Three amazing teenagers. How did that happen?!? Parenting tips from the pleasantly surprised.

Sunday, October 29, 2017

‘right back on’


True or False:

__ The girl who broke her arm falling off the bars goes climbing again before her plaster is even off.

__ The boy who fell off his bike and ended up in hospital is riding again the next day.

If you answered true, you know someone who has confidence. If you ask that boy or girl why they are not scared to go back to the thing that hurt them, they will tell you: “Because that’s my favourite thing to do! I fell and I’m OK. I’m not going to fall again but if I do I’ll be OK next time, too.”

Confidence comes from failure not success. The adage that you must get ‘right back on’ the horse when you fall off is not teaching you to conquer the horse. It’s teaching you to conquer your own fear of falling and build a ‘right back on’ attitude which shapes your self-esteem.

If all you’ve had is success, you’ve never got ‘right back on’. Your skill level and confidence level grow the fastest when you’re in a pattern of falling off and climbing back on.

Does this mean you should let your children fail?

More than that! You should congratulate them when they do. “Mate, you just took your skateboarding to the next level!” “Look at all those red marks, your writing skills are growing by leaps and bounds. Keep writing!” “Honey, of course we want to have her over for another play, you forgave each other!”

Failure combined with getting ‘right back on’ – that’s how we build confidence and resilience in ourselves and in our kids. Our example is the greatest parenting tool we have. We have failed many times to get where we are in life. Tell your ‘right back on’ stories to your kids. Let them know, failure and getting ‘right back on’ is what makes us great!



Sunday, October 22, 2017

The Secret to a Happy Family


Does your family seem to explode at the seams every time you sit together for a few minutes? Have you seen other families having fun together and wondered how they do it?

Or, perhaps you are one of those families who laugh together and wonder why other families have so much trouble getting along. Did you know you have a secret you can share?

Here’s the secret to having a happy family: Planned time together. Sit around the table every night for dinner and talk about your day. Play the ‘story of your day’ game. See how many details you can each remember.

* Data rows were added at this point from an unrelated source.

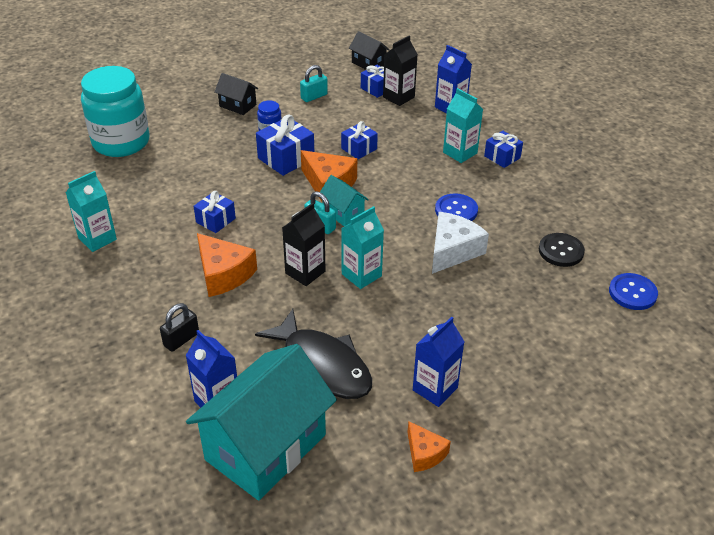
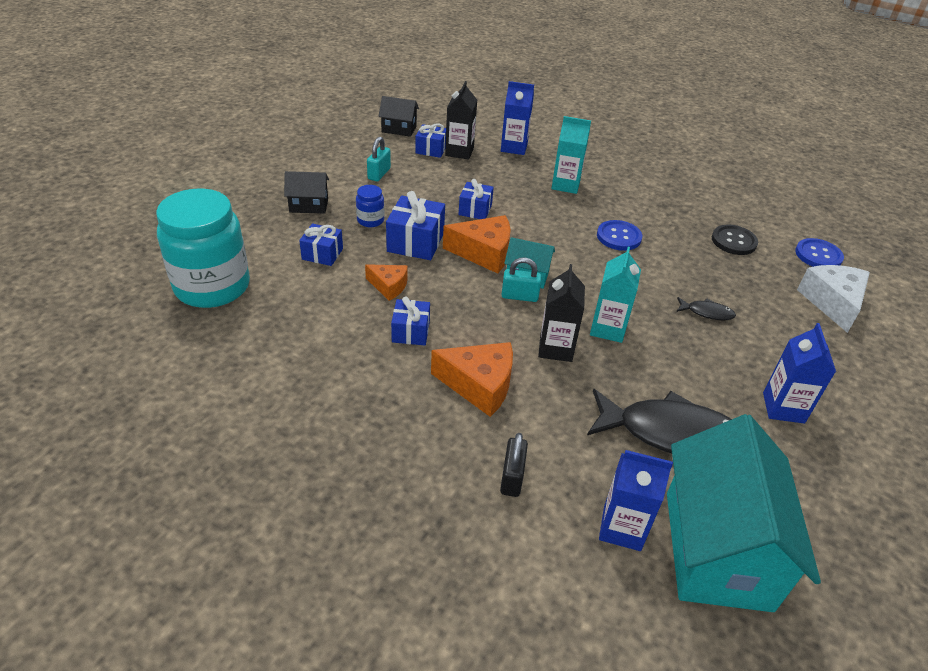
camera: 35 degrees left, 0 degrees up
turquoise carton [66,171,117,252] -> none
orange cheese [407,421,451,472] -> orange cheese moved to [365,264,408,301]
white cheese [432,212,489,274] -> white cheese moved to [797,265,870,333]
blue gift [484,131,523,168] -> blue gift moved to [299,223,343,266]
none -> black fish [676,297,736,320]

One consistent difference between families that don’t get along and families that do is a schedule with rules. This schedule and rules will be different in every home. But the primary thing that must be scheduled is regular repeated time together with a purpose. Food and fun is a great purpose!

Planning a weekly game night at home and a monthly family night out is a great next step.

At home: Play board games or other interactive activities like puzzles, craft, building something or reading a book aloud.

On your night out: Go for a walk in the park, or play a sport outside, go 10 pin bowling, laser tag or to a trampoline centre. Be creative – it’s all about learning to laugh together!

Change is not easy. If your family has difficulty spending time together, start slow. Try one meal a week with a planned time and purpose (talking). Make a rule: Everybody listens quietly while others speak and can expect to be treated the same when it is there turn. Once this weekly night is working, step it up to every school night. Then every night.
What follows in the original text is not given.